# Cold Weather question!



## raelilphil (Dec 22, 2014)

Hello! Please help quick! I'm at my work (a school) with my froggies. I bring them home on the weekends and leave them at school on weekdays. The temps don't get down below 60 at night with the thermostat set and they have a heating pad. I also zip a fleece jacket around the tank (avoiding heating pad) at night at school.

However, we have no school tomorrow now. Should I just bring them home again (car ride is not fun for froggies, they usually hide for a full day after a car ride), or will they be okay here for two nights in a row without me? The temperatures won't be any different than last week, but there will be "winter" storms (live in NC). Please thoughts!!!????


----------



## Enlightened Rogue (Mar 21, 2006)

Don`t sweat it they`ll be fine. My tanks hit the low 60`s all the time in the winter


----------



## dendrorani (Jan 30, 2009)

I would be more worried for the stress level of having them tossed around in a car ride many times a week. Low 60' for a short duration is no threat to most dart frogs...

Some thoughts,

Rani


----------



## Groundhog (Dec 17, 2006)

Enlightened Rogue said:


> Don`t sweat it they`ll be fine. My tanks hit the low 60`s all the time in the winter


John,

All the plants are okay with that? Do you have any aroids or episcias or cryptanthus?


----------



## FroggyKnight (Mar 14, 2013)

Groundhog said:


> John,
> 
> All the plants are okay with that? Do you have any aroids or episcias or cryptanthus?

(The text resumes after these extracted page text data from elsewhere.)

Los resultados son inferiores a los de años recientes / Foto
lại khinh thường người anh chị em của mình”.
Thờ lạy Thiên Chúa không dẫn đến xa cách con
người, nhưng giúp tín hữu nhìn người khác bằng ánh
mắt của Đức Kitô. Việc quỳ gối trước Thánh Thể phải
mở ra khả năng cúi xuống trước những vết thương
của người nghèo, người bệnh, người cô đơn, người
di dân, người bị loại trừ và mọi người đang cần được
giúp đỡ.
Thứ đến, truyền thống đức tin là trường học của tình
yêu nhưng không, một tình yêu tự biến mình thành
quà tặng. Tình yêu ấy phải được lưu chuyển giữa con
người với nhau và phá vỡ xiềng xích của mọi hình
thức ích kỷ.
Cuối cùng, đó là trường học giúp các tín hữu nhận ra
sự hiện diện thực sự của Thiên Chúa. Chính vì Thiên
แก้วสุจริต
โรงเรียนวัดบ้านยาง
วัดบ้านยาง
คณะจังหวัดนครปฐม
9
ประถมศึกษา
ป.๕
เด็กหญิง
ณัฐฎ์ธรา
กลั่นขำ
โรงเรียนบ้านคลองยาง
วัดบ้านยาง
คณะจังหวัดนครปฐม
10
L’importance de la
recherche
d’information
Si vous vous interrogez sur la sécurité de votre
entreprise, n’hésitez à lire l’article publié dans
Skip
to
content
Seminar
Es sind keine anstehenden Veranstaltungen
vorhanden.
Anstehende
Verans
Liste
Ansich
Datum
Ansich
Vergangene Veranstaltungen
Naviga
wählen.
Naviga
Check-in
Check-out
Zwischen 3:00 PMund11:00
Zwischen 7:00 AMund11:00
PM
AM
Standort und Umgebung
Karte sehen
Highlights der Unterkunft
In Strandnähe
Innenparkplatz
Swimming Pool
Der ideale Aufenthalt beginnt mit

I know this wasn't directed at me, but I have Cryptanthus and aroids in many of my tanks that go into the low/mid 60s routinely each winter and I've never had a problem. I don't have any super delicate stuff, but I think in general that plants are hardier than we give them credit for. 

John


----------



## Enlightened Rogue (Mar 21, 2006)

Yea, I never had a problem with the plants. The temperature drop is usually at night when the lights are off and the heat in the house is turned down.
Nothing wrong with a temperature drop once in awhile.

As a matter of fact right now it`s a balmy 4 degrees out with more snow coming tomorrow


----------